Что можно было поделать с Озирисом? Дать ему молока, оставить в покое, пусть удовлетворенно мурлычет, свернувшись черным клубком; но Алану я мог привести в эту картинную галерею, как сделал это вчера, еще раз оказаться в зеркальном театре, полном скрытых камер, застывших образов на полотнах перед этим другим образом той, что, одетая в веселые джинсы и красную блузку, погасив сигарету у входа, переходила затем от одной картины к другой, останавливалась точно на том расстоянии, которого требовал ее взгляд, время от времени оборачиваясь ко мне, чтобы бросить какое-то замечание или сравнить наши впечатления. Она даже не подозревала, то я пришел сюда не ради картин, что, стоя чуть позади или ядом, я смотрел иным взглядом, не имевшим ничего общего с ее. Она никогда бы не догадалась, что ее медленные, задумчивые шаги от картины к картине меняли ее настолько, что мне приходилось зажмуриться и бороться с желанием немедленно схватить ее в объятия, закружить, завертеть, увлечь за собой, бегом, бегом, на улицу, домой. Легкая, непринужденная, естественная в процессе узнавания, радости, открытий, она останавливалась и медлила перед полотном, и ее время отличалось от моего, было чуждо моей судорожной, настороженной жажде.

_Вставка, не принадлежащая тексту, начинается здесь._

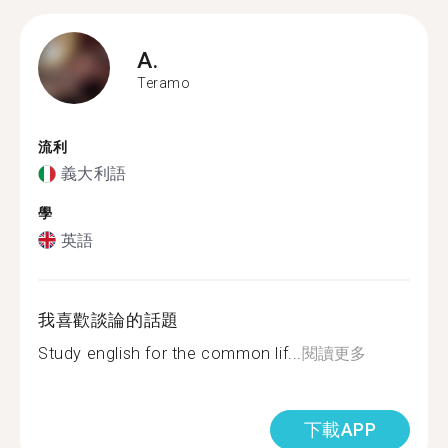
A.
Teramo
流利
義大利語
學
英語
我喜歡談論的話題
Study english for the common lif...
閱讀更多
下載APP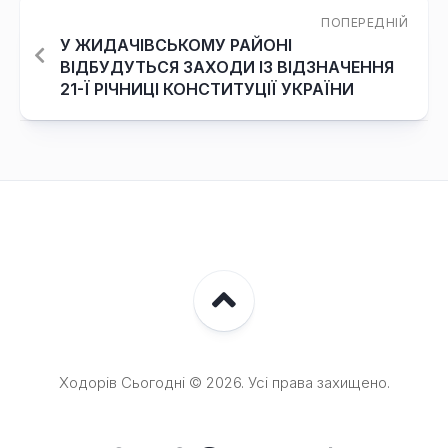
ПОПЕРЕДНІЙ
У ЖИДАЧІВСЬКОМУ РАЙОНІ
ВІДБУДУТЬСЯ ЗАХОДИ ІЗ ВІДЗНАЧЕННЯ
21-Ї РІЧНИЦІ КОНСТИТУЦІЇ УКРАЇНИ
Ходорів Сьогодні © 2026. Усі права захищено.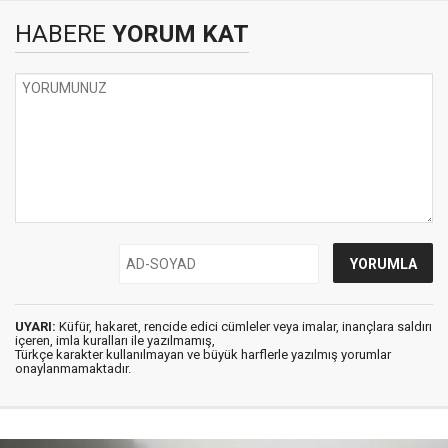
HABERE
YORUM KAT
UYARI:
Küfür, hakaret, rencide edici cümleler veya imalar, inançlara saldırı
içeren, imla kuralları ile yazılmamış,
Türkçe karakter kullanılmayan ve büyük harflerle yazılmış yorumlar
onaylanmamaktadır.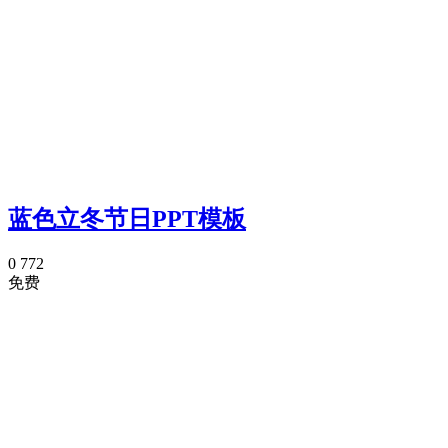
蓝色立冬节日PPT模板
0
772
免费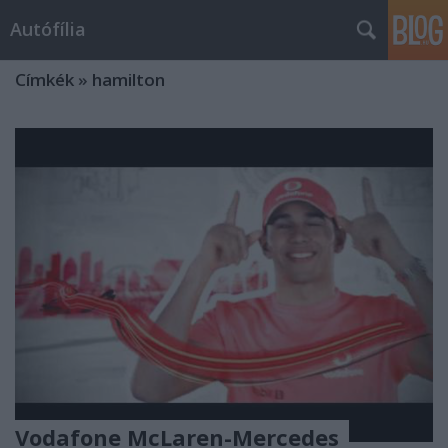
Autófília
Címkék
»
hamilton
Vodafone McLaren-Mercedes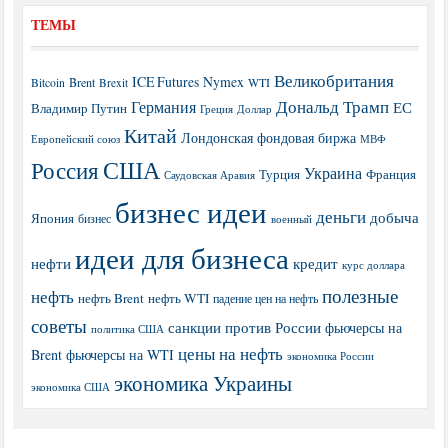
ТЕМЫ
Великобритания
ICE Futures
Nymex
Brent
WTI
Bitcoin
Brexit
Дональд Трамп
Германия
ЕС
Владимир Путин
Греция
Доллар
Китай
Лондонская фондовая биржа
МВФ
Европейский союз
США
Россия
Украина
Турция
Франция
Саудовская Аравия
бизнес идеи
деньги
добыча
Япония
бизнес
военный
идеи для бизнеса
нефти
кредит
курс доллара
полезные
нефть
нефть Brent
нефть WTI
падение цен на нефть
советы
санкции против России
фьючерсы на
политика США
цены на нефть
Brent
фьючерсы на WTI
экономика России
экономика Украины
экономика США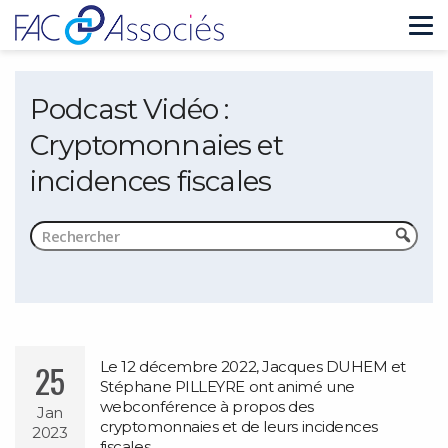
Tog
nav
Podcast Vidéo :
Cryptomonnaies et
incidences fiscales
25
Le 12 décembre 2022, Jacques DUHEM et
Stéphane PILLEYRE ont animé une
webconférence à propos des
Jan
cryptomonnaies et de leurs incidences
2023
fiscales.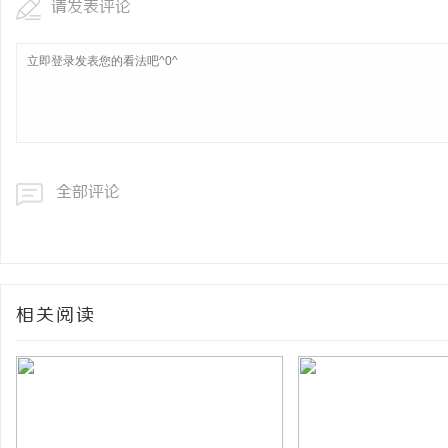
请发表评论
全部评论
相关阅读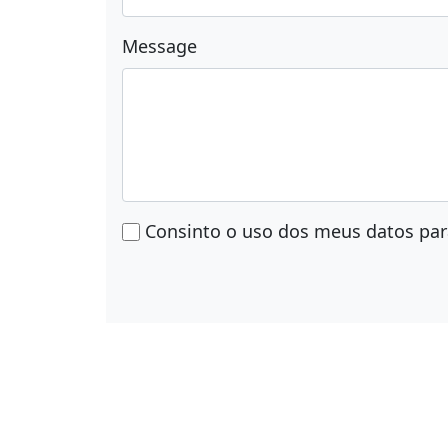
Message
Consinto o uso dos meus datos par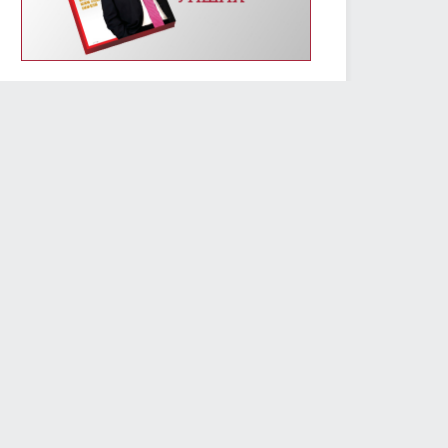
УИХ-ын энэ долоо хоногийн үйл ажиллагааны
хуваарь /2019.01.14-01.18/
2019/01/14
2407
Монгол Улсын Үндсэн хуулийн өдрөөр
Д.Сүхбаатарын хөшөөнд цэцэг өргөж, Их эзэн
Чингис хааны хөшөөнд хүндэтгэл үзүүлэв
2019/01/13
2303
МОНГОЛ УЛСЫН ҮНДСЭН ХУУЛИЙН ӨДРИЙН
МЭНДЧИЛГЭЭ
2019/01/13
5783
Төслийг анхны хэлэлцүүлэгт шилжүүлж, УИХ-ын
гишүүний бүрэн эрхийг түдгэлзүүлэх асуудлаар УИХ
дахь АН-ын бүлэг завсарлага авав
2019/01/11
2422
Улсын Их Хурлын дарга М.Энхболд бүх нийтийн
жагсаалд оролцогчдын шаардлагад албан
бичгээр хариу өгөв
2019/01/10
2736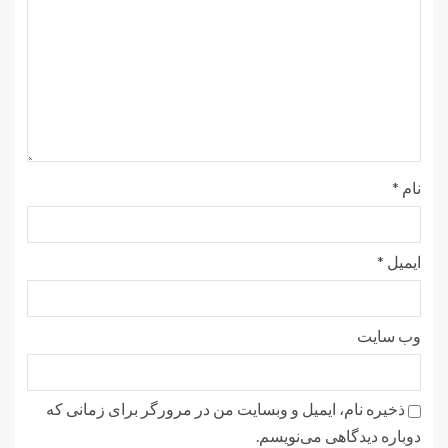
نام
*
ایمیل
*
وب‌ سایت
ذخیره نام، ایمیل و وبسایت من در مرورگر برای زمانی که
دوباره دیدگاهی می‌نویسم.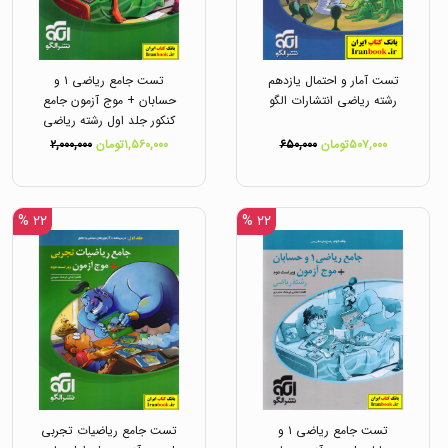
تست آمار و احتمال یازدهم
تست جامع ریاضی ۱ و
رشته ریاضی انتشارات الگو
حسابان + موج آزمون جامع
کنکور جلد اول رشته ریاضی
انتشارات الگو
۵۰۷,۰۰۰تومان
۶۵۰,۰۰۰
۱,۵۶۰,۰۰۰تومان
۲,۰۰۰,۰۰۰
۲۲ %
۲۲ %
تست جامع ریاضی ۱ و
تست جامع ریاضیات تجربی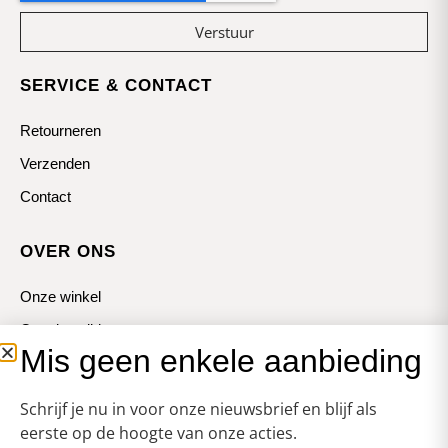
Verstuur
SERVICE & CONTACT
Retourneren
Verzenden
Contact
OVER ONS
Onze winkel
Openingstijden
Mis geen enkele aanbieding
Koopzondagen
Schrijf je nu in voor onze nieuwsbrief en blijf als
eerste op de hoogte van onze acties.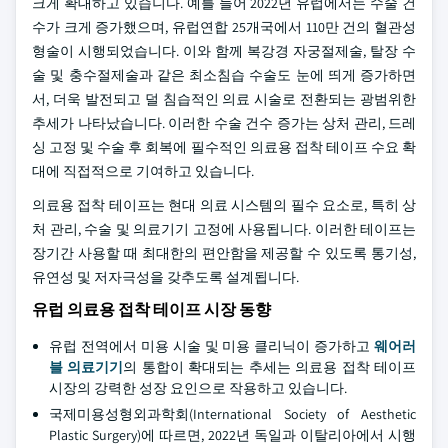
크게 확대하고 있습니다. 예를 들어 2022년 유럽에서는 수술 건
수가 크게 증가했으며, 유럽연합 25개국에서 110만 건의 혈관성
형술이 시행되었습니다. 이와 함께 복강경 자궁절제술, 탈장 수
술 및 충수절제술과 같은 최소침습 수술도 눈에 띄게 증가하면
서, 더욱 발전되고 덜 침습적인 의료 시술로 전환되는 광범위한
추세가 나타났습니다. 이러한 수술 건수 증가는 상처 관리, 드레
싱 고정 및 수술 후 회복에 필수적인 의료용 접착 테이프 수요 확
대에 직접적으로 기여하고 있습니다.
의료용 접착 테이프는 현대 의료 시스템의 필수 요소로, 특히 상
처 관리, 수술 및 의료기기 고정에 사용됩니다. 이러한 테이프는
장기간 사용할 때 최대한의 편안함을 제공할 수 있도록 통기성,
유연성 및 저자극성을 갖추도록 설계됩니다.
유럽 의료용 접착 테이프 시장 동향
유럽 전역에서 미용 시술 및 미용 클리닉이 증가하고
웨어러
블 의료기기
의 통합이 확대되는 추세는 의료용 접착 테이프
시장의 강력한 성장 요인으로 작용하고 있습니다.
국제미용성형외과학회(International Society of Aesthetic
Plastic Surgery)에 따르면, 2022년 독일과 이탈리아에서 시행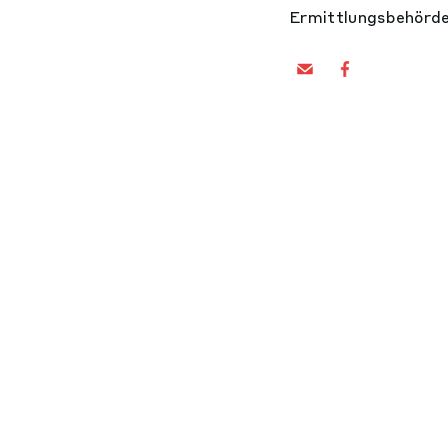
Ermittlungsbehörde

До тех пор все было лишь смутным предчувствием – Алана в музыке, Алана перед Рембрандтом. Но теперь моя надежда оправдывалась почти невыносимо, с самого прихода Алана отдалась созерцанию картин с дикой невинностью хамелеона, переходя из одного состояния в другое и ничего не зная о том, что затаившийся зритель подстерегает ее движения, наклон головы, жест рук или гримаску губ, внутреннюю игру красок, делающую ее другой, обнажающую те глубины, где другая всегда была Аланой, прибавленной к Алане, карты ложились одна на одну, колода собиралась, становилась полной. Идя рядом с ней, продвигаясь вперед вдоль стен, я видел, как она вся открывалась навстречу каждой картине, мои глаза множили ослепительный треугольник, стороны которого тянулись от нее к картине, от картины ко мне и возвращались к ней, чтобы подметить перемену, окружающий ее теперь иной ореол, а через миг он уступал место новому, новой тональности, по-настоящему, окончательно раскрывающей ее суть. Невозможно предвидеть, сколько будет повторяться это преобразование, сколько новых Алан наконец приведут меня к синтезу, из которого мы оба выйдем успокоенные, удовлетворенные, она, ничего о том не зная, зажжет новую сигарету, а затем попросит меня повести ее куда-нибудь выпить по глотку, а я буду отчетливо сознавать, что мои долгие поиски окончены, что отныне моя любовь будет охватывать видимое и невидимое, будет встречать чистый взгляд Аланы, не думая о запертых дверях, о скрытых от взора пейзажах.